(THE INPUT Opens)
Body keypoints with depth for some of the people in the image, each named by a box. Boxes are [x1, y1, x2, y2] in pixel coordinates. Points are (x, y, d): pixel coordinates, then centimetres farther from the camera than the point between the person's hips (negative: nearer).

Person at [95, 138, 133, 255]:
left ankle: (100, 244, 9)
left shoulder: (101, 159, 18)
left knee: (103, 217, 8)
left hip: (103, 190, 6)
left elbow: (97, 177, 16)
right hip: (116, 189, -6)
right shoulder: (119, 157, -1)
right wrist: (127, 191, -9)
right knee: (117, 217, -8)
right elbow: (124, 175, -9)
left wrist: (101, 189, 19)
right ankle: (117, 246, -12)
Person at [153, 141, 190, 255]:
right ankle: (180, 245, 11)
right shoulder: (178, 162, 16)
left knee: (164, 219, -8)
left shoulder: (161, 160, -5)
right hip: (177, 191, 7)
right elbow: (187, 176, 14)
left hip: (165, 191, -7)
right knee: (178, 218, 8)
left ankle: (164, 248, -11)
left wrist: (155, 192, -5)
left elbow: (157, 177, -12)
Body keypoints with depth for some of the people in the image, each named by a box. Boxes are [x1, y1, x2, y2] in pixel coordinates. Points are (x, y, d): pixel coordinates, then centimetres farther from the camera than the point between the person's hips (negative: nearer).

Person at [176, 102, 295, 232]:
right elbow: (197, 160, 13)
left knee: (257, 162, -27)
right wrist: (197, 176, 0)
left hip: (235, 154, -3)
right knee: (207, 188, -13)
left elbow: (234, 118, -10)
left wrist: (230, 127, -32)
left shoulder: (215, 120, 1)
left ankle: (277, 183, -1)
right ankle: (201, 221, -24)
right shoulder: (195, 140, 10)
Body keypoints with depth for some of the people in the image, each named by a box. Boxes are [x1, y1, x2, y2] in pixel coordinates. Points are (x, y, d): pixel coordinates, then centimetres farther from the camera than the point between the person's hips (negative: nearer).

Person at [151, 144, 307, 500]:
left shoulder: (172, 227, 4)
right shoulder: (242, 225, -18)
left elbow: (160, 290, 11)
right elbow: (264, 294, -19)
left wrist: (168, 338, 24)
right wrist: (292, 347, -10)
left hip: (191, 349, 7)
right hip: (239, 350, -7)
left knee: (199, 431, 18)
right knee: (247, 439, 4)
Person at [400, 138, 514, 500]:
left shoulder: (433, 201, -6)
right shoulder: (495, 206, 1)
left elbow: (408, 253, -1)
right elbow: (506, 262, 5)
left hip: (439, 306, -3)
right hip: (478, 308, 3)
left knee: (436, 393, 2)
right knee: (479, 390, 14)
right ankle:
(THE INPUT Closes)
> **TASK DIRECTIONS**: Retype exactly the lines of the data above that fall between the line with "left knee: (164, 219, -8)" and the line with "right shoulder: (195, 140, 10)", inclusive, and add nothing.

> **OUTPUT**:
left knee: (164, 219, -8)
left shoulder: (161, 160, -5)
right hip: (177, 191, 7)
right elbow: (187, 176, 14)
left hip: (165, 191, -7)
right knee: (178, 218, 8)
left ankle: (164, 248, -11)
left wrist: (155, 192, -5)
left elbow: (157, 177, -12)
Body keypoints with depth for some of the people in the image, each named by a box. Boxes are [x1, y1, x2, y2] in pixel coordinates. Points are (x, y, d): pixel coordinates, then centimetres farther from the camera than the point between the person's hips (negative: nearer).

Person at [176, 102, 295, 232]:
right elbow: (197, 160, 13)
left knee: (257, 162, -27)
right wrist: (197, 176, 0)
left hip: (235, 154, -3)
right knee: (207, 188, -13)
left elbow: (234, 118, -10)
left wrist: (230, 127, -32)
left shoulder: (215, 120, 1)
left ankle: (277, 183, -1)
right ankle: (201, 221, -24)
right shoulder: (195, 140, 10)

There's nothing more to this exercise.